The "Super Mario Bros." movie stars Bob Hoskins and John Leguizamo as Mario and Luigi, who look almost nothing like the characters save for Hoskins' mustache. These two Italian plumbers adventure into a parallel universe run by dinosaurs to save Luigi's love interest, Daisy, from President Koopa (aka Bowser's counterpart). Some of the added content includes Mario and Luigi in a competition against a rival plumbing company, President Koopa killing off a henchman in a vat of slime, and side characters Iggy and Spike putting on a rap show.

Internet Archive credits the film's restoration to filmmaker Garrett Gilchrist, who has had a resume reworking versions of old movies like "The Thief and the Cobbler" and many "Muppet" projects. In addition to beefing up subplots and scenes, the extended version also apparently reworks the editing throughout the film.

There's another Mario movie in the works

Tragically, the "Super Mario Bros." movie turned out to be a miserable experience for those involved thanks to a number of reasons like poor management and conflicting creative visions (via The Guardian). Even before release, the team supposedly knew it would be a flop. However, that didn't stop other companies from executing their own "Mario" movie plans. 

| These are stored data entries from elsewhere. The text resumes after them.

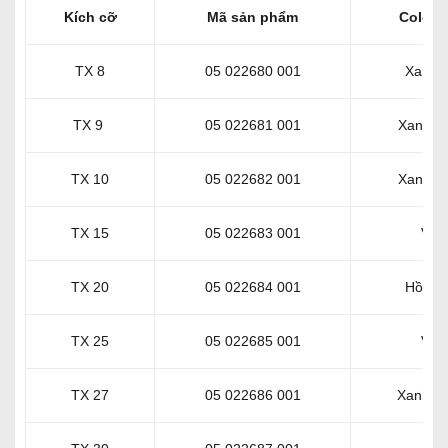
Kích cỡ
Mã sản phẩm
Color 
TX 8
05 022680 001
Xanh 
TX 9
05 022681 001
Xanh l
TX 10
05 022682 001
Xanh lá
TX 15
05 022683 001
Vàn
TX 20
05 022684 001
Hồng 
TX 25
05 022685 001
Vàn
TX 27
05 022686 001
Xanh D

"Super Mario Bros." has been waiting for an animated movie comeback since 2017. Most recently, Illumination Entertainment announced that the animation was officially in the works in late 2018. The studio is best known for animated children's movies like "Despicable Me," "Sing," and "The Secret Life of Pets." Shigeru Miyamoto, creator of the "Super Mario Bros.," will be heavily involved in the process — something that the live action 1993 film didn't care to try.

In the meantime, fans can watch the extended version of the disastrous yet iconic "Super Mario Bros." movie on Internet Archive. And as producer, Roland Joffé, told Wired in 2014 of his now infamous flop, "in its own extraordinary way, it was an interesting and rich artifact and has earned its place. It has strange cult status."